Below is an example of installing support for both pgx and gymnasium backends.
pip install 'gxm[pgx,gymnasium]'
2. Creating an Environment#
Use the gxm.make function to create an environment. The environment ID must be specified in the format "Library/EnvironmentName".
import gxm
env = gxm.make("Envpool/Breakout-v5")
Below are some example environment IDs for different backends.
Library Backend |
Example ID |
|---|---|
Gymnax |
Gymnax/CartPole-v1 |
Envpool |
Envpool/Breakout-v5 |
Gymnasium |
Gymnasium/MountainCarContinuous-v0 |
Craftax |
Craftax/Craftax-Classic-v1 |
3. Spaces#
Each gxm environment has observation_space and action_space attributes that define the spaces for observations and actions, respectively.

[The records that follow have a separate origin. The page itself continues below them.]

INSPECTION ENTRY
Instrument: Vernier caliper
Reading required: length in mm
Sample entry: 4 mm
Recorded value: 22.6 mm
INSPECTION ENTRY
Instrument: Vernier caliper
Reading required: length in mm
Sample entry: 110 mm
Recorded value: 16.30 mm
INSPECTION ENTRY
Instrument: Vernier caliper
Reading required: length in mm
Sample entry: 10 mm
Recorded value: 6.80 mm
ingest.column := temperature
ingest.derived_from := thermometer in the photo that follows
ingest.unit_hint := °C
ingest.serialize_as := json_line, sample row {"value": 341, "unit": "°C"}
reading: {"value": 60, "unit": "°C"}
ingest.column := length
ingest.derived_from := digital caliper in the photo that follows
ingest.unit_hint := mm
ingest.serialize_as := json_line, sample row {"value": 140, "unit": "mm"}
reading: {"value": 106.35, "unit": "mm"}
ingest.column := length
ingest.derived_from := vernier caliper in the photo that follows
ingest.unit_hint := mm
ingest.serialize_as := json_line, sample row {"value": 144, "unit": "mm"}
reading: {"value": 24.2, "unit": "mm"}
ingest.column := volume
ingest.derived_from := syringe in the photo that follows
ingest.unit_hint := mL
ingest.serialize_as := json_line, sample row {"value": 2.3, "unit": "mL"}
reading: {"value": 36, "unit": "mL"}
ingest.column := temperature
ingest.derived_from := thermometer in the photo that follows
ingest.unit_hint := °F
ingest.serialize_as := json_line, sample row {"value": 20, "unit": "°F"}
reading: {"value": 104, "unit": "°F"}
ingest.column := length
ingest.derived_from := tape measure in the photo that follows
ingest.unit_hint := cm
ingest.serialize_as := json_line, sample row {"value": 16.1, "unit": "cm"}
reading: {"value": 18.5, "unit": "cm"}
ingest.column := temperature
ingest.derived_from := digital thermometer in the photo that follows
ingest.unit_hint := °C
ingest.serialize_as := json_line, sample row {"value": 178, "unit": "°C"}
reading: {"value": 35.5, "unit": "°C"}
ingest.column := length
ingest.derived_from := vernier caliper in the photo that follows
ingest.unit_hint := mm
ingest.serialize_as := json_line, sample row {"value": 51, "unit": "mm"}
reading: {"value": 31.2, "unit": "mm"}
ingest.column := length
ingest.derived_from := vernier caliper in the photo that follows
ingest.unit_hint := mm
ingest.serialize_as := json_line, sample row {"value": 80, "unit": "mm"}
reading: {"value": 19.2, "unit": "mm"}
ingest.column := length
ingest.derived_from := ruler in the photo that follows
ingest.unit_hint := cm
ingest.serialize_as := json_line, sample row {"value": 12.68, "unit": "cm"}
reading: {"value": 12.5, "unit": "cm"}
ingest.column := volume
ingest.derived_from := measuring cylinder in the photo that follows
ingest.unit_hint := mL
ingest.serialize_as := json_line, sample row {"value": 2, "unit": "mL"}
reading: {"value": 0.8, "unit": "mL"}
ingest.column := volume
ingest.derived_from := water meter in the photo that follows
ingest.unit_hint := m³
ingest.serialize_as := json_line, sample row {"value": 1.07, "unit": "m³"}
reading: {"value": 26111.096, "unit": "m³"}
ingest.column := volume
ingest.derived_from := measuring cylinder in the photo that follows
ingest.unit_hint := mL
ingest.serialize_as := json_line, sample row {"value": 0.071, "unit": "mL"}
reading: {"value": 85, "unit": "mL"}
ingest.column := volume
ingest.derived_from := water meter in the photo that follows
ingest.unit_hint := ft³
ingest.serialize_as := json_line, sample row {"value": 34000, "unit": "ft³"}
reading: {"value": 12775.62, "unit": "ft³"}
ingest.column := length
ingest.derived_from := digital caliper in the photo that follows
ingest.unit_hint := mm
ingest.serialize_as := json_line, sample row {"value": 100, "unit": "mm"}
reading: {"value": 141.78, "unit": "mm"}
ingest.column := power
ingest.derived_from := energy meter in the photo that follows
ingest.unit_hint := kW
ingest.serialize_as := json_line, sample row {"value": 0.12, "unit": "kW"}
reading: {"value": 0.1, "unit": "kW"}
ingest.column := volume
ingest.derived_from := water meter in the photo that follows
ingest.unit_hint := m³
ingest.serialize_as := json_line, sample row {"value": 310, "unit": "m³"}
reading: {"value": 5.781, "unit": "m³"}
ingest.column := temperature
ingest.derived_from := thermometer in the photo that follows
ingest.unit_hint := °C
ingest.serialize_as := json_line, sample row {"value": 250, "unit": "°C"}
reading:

In the following example, we use these spaces to correctly initialize a neural network with the appropriate input and output dimensions.
Note that the property n is only defined for discrete spaces and composite spaces containing discrete spaces only.
import jax
import flax.linen as nn
class Network(nn.Module):
n_actions: int
@nn.compact
def __call__(self, x):
x = nn.Dense(128)(x)
x = nn.relu(x)
x = nn.Dense(self.n_actions)(x)
return x
network = Network(env.action_space.n)
params = network.init(key, jax.numpy.zeros(env.observation_space.shape))
4. Basic Environment Lifecycle#
Interaction with the environment is done through the functional methods init, step, and reset, all of which require a JAX random key.
The environment state is can be initialized using init.
Note that there is a clear distinction between reset and init.
init only requires a random key as input and returns a new environment state and the initial timestep.
reset, on the other hand, requires both a random key and the current environment state as input, and it returns a new environment state and the initial timestep for a new episode.
The output of these functions is always a tuple of (EnvironmentState, Timestep). The EnvironmentState must be passed into the next step or reset call, as it contains the environment’s current internal data.
key = jax.random.PRNGKey(0)
key, key_init, key_step, key_reset = jax.random.split(key)
env_state, timestep = env.init(key_init)
action = env.action_space.sample(key_action)
env_state, timestep = env.step(key_step, env_state, action)
reset_env_state, reset_timestep = env.reset(key_reset, next_env_state)